Project description:To assess the tolerability of initiating/uptitrating sacubitril/valsartan (LCZ696) from 50 to 200 mg twice daily (target dose) over 3 and 6 weeks in heart failure (HF) patients (ejection fraction ?35%).A 5-day open-label run-in (sacubitril/valsartan 50 mg twice daily) preceded an 11-week, double-blind, randomization period [100 mg twice daily for 2 weeks followed by 200 mg twice daily ('condensed' regimen) vs. 50 mg twice daily for 2 weeks, 100 mg twice daily for 3 weeks, followed by 200 mg twice daily ('conservative' regimen)]. Patients were stratified by pre-study dose of angiotensin-converting enzyme inhibitor/angiotensin-receptor blocker (ACEI/ARB; low-dose stratum included ACEI/ARB-naïve patients).
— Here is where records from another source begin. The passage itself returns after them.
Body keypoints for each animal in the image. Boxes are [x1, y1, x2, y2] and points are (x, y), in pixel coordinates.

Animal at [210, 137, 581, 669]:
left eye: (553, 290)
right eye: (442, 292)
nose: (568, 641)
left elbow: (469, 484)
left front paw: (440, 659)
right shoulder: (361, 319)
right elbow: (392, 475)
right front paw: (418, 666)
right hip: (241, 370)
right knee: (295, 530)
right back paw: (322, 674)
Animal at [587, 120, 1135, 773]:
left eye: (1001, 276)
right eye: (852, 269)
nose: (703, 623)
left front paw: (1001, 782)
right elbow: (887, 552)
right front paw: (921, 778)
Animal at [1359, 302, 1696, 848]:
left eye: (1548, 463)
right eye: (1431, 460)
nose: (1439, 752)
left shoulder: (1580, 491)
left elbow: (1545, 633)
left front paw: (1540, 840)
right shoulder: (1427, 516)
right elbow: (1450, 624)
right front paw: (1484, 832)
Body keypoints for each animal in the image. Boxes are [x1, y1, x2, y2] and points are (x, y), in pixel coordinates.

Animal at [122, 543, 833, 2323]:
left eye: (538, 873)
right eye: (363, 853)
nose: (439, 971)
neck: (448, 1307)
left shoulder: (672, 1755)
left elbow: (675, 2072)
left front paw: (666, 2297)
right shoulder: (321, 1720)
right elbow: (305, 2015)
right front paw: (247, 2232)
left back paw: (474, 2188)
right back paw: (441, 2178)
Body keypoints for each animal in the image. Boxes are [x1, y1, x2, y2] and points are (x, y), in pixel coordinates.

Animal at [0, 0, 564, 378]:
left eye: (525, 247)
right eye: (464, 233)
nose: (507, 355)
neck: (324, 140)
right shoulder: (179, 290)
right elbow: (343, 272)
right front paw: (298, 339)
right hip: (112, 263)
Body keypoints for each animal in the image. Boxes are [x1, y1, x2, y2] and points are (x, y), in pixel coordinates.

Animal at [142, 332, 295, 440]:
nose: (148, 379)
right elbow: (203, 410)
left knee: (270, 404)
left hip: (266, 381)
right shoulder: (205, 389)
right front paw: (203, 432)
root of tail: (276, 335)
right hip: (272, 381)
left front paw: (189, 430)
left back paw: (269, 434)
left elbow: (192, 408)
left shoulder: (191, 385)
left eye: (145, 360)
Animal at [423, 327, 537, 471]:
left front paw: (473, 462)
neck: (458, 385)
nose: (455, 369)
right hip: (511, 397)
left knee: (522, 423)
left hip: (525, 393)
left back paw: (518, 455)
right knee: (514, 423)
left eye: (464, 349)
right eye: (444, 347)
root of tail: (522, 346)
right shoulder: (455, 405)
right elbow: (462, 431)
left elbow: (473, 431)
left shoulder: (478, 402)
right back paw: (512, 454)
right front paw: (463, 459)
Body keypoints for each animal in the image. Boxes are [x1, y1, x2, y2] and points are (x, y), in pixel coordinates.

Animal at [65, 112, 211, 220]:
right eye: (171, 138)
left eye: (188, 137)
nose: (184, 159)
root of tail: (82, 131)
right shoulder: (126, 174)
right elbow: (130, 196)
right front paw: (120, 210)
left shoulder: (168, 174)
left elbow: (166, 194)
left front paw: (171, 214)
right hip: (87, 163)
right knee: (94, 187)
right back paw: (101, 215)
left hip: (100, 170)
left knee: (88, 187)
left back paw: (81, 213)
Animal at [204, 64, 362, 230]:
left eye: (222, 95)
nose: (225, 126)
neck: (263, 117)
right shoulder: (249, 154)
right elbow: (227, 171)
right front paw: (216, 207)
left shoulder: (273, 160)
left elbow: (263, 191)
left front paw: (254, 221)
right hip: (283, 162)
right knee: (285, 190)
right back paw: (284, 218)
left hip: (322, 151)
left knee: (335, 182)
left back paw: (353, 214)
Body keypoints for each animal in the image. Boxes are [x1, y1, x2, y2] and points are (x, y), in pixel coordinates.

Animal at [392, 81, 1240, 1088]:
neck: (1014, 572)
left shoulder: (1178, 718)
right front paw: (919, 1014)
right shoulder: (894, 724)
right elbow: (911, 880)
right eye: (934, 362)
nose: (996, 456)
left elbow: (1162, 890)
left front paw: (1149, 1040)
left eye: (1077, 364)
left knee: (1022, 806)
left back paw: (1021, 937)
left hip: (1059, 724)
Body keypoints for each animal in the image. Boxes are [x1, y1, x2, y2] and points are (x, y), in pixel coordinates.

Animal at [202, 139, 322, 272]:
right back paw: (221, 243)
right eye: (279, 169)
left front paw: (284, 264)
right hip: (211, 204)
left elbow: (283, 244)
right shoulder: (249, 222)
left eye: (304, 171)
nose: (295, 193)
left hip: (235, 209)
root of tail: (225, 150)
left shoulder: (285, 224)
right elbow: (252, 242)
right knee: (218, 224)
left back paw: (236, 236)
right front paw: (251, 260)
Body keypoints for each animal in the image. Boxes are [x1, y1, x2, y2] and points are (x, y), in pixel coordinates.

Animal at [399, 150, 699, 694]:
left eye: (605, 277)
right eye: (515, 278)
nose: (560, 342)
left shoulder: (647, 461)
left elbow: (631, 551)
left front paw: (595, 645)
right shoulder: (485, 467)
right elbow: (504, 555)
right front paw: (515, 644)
Of 540 patients entering run-in, 498 (92%) were randomized and 429 (86.1% of randomized) completed the study. Pre-defined tolerability criteria were hypotension, renal dysfunction and hyperkalaemia; and adjudicated angioedema, which occurred in ('condensed' vs. 'conservative') 9.7% vs. 8.4% (P = 0.570), 7.3% vs. 7.6% (P = 0.990), 7.7% vs. 4.4% (P = 0.114), and 0.0% vs. 0.8% of patients, respectively. Corresponding proportions for pre-defined systolic blood pressure <95 mmHg, serum potassium >5.5 mmol/L, and serum creatinine >3.0 mg/dL were 8.9% vs. 5.2% (P = 0.102), 7.3% vs. 4.0% (P = 0.097), and 0.4% vs. 0%, respectively. In total, 378 (76%) patients achieved and maintained sacubitril/valsartan 200 mg twice daily without dose interruption/down-titration over 12 weeks (77.8% vs. 84.3% for 'condensed' vs. 'conservative'; P = 0.078). Rates by ACEI/ARB pre-study dose stratification were 82.6% vs. 83.8% (P = 0.783) for high-dose/'condensed' vs. high-dose/'conservative' and 84.9% vs. 73.6% (P = 0.030) for low-dose/'conservative' vs. low-dose/'condensed'.Initiation/uptitration of sacubitril/valsartan from 50 to 200 mg twice daily over 3 or 6 weeks had a tolerability profile in line with other HF treatments. More gradual initiation/uptitration maximized attainment of target dose in the low-dose ACEI/ARB group.